Ablossoming partnership has developed between an established bastion of hospitable excellence and a famous American culinary institute and is offering Hong Kong's top elites a true taste of serendipity garnished with friendliness, professionalism and outstanding service.
Established in 1925, the American Club remains Hong Kong's pre-eminent social club, whose doors are graced by one of the most international and affluent memberships anywhere in the world.
"We are as culturally diverse as America itself," says James DiRenzo, general manager, The American Club Hong Kong. "People join us to enjoy a piece of America overseas. To our members, the club is a slice of apple pie in Asia." Mr DiRenzo believes one of the best things about American culture is its multifaceted nature. US citizens tend to take segments of different cultures and recreate their own. "We facilitate this and help maintain the cordiality and professionalism of service," he adds.
The American Club aims for service which adheres to professional principles, while remaining friendly and relaxed. "Our members usually live in a five-star world," he says. To exceed their expectations, the American Club is always on the lookout for ways to enhance service, especially where food and beverage are concerned. To ensure members continue dining in the American Club, the department staff provide club favourites, as well as creative and innovative new dishes.
Retaining the best
At the American Club, staff feedback is encouraged and this, together with the service style, helps retain employees. "We have an incredible length of tenure," says Mr DiRenzo. During the SARS epidemic, the club chose to keep staff on even though this made no financial sense at the time.
Currently, Mr DiRenzo is looking for new staff to join the food and beverage department. "We want people aiming for the top," he stresses. "They must be innovative team players." The club is a luxury brand, so casual staff looking for a short-term position in the restaurant business are discouraged.

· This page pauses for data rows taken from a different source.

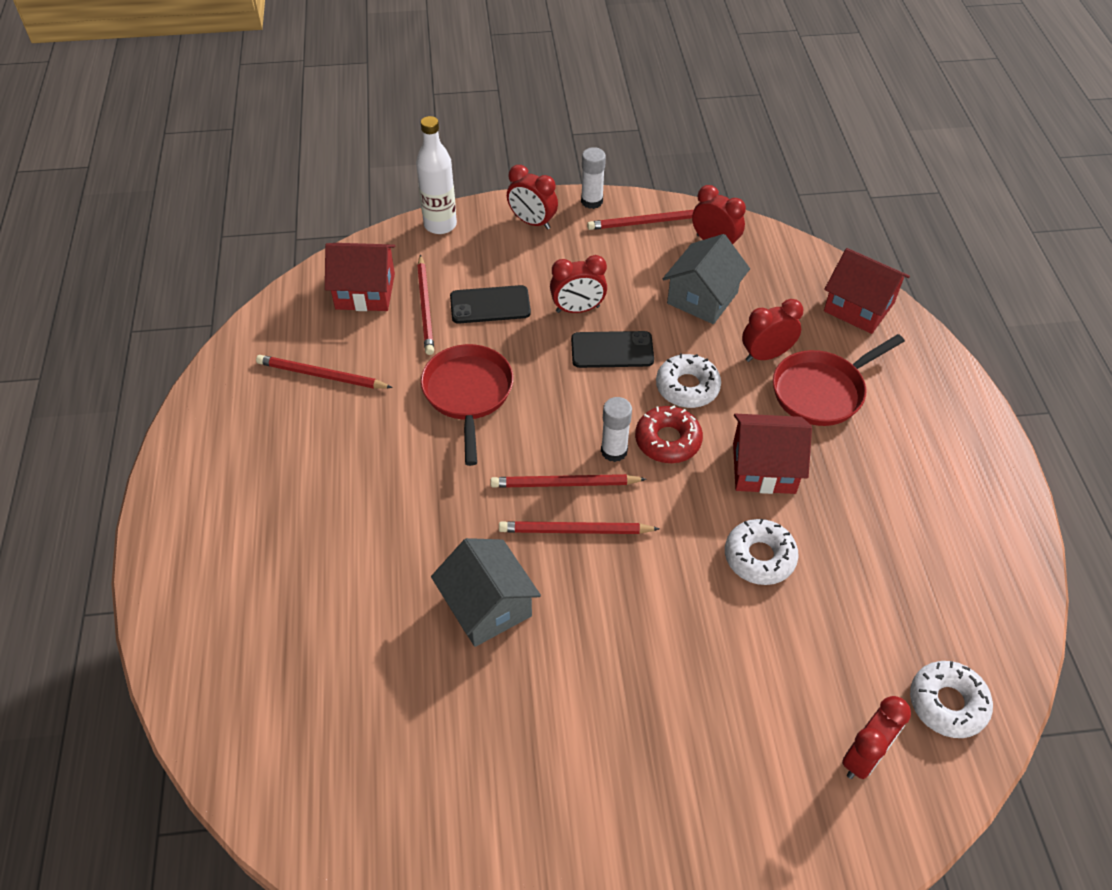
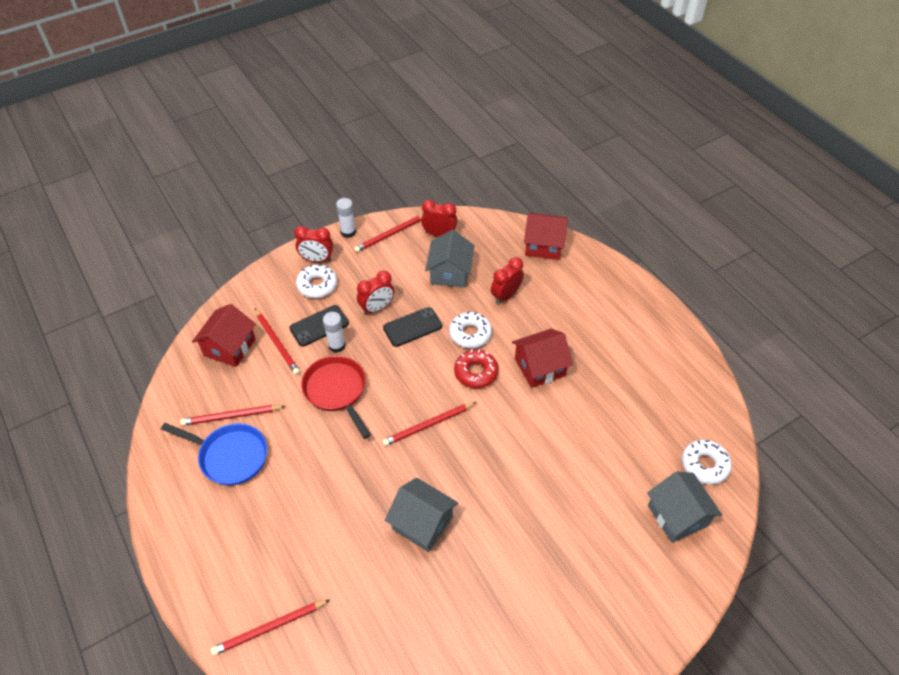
camera: 25 degrees left, 0 degrees up
red house [325,243,395,311] -> red house turned 45 degrees counterclockwise [192,304,256,367]
white bottle [416,116,457,234] -> none
red pencil [499,521,660,534] -> red pencil moved to [211,600,330,655]
white glue stick [601,397,632,462] -> white glue stick moved to [323,312,346,353]
white donut [725,518,799,585] -> white donut moved to [296,264,337,298]
red pan [773,334,905,426] -> none
red clock [842,696,911,779] -> grey house [647,471,722,543]
none -> blue pan [161,423,267,485]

Staff receive extensive training at the club's learning centre in Tai Tam, where all aspects of the hospitality profession are reviewed. "We spend an incredible amount of time and resources developing our people," says Mr DiRenzo.
To escalate service levels in the food and beverage department, Mr DiRenzo has enlisted the help of the CIA — the Culinary Institute of America, which is one of the world's most renowned culinary schools. The club is among the institute's accredited employers, and this particular partnership is helping to make invaluable changes to the food and beverage department. CIA graduates are currently working at the club, and in the near future, locals employed at the club will head to the institute, as part of the club's leadership programme.
Spicing it up
The American Club's executive chef, Suzanne Storms, is a graduate of the CIA. She feels that while many people might view American cuisine as little more than hamburgers and scrambled eggs, it represents every ethnic group that has ever settled in the US, as well as current global food trends.
Ms Storms echoes Mr DiRenzo regarding the club's aim for friendly and professional service. Naturally, this includes tailoring service to individual needs. "You can see when guests seek conversation and when they don't," she says. At lunch times, many people are concentrating on business negotiations, while others are more relaxed and approachable.
"I love all foods," Ms Storms confesses and she often eats out with colleagues and discusses exceptional dishes and how they could be done differently.
Geoffrey Deschamps and Stacy Rose are more recent CIA graduates now working at the American Club respectively as food and beverage management trainee, and chef tournant who is capable of running any station in the kitchen. Mr Deschamps chose to join the club partly due to his predilection for cities like Hong Kong but also due to his desire to travel and add value to his portfolio.
Ms Rose previously worked in France and West Africa, and sought another opportunity outside the US because she enjoys adventure, cultural enrichment, an alternative lifestyle and international cuisine. "Hong Kong has a great food culture," she remarks. She is now taking up the role of running the club's cafe kitchen in the capacity of sous chef.
Both are enrolled in the American Club's leadership programme, and Mr Deschamps has embraced the opportunity to apply skills on the job. He now oversees a restaurant with around 16 staff from eight countries. Immersion in such cultural and culinary diversity offers a learning experience which is second-to-none.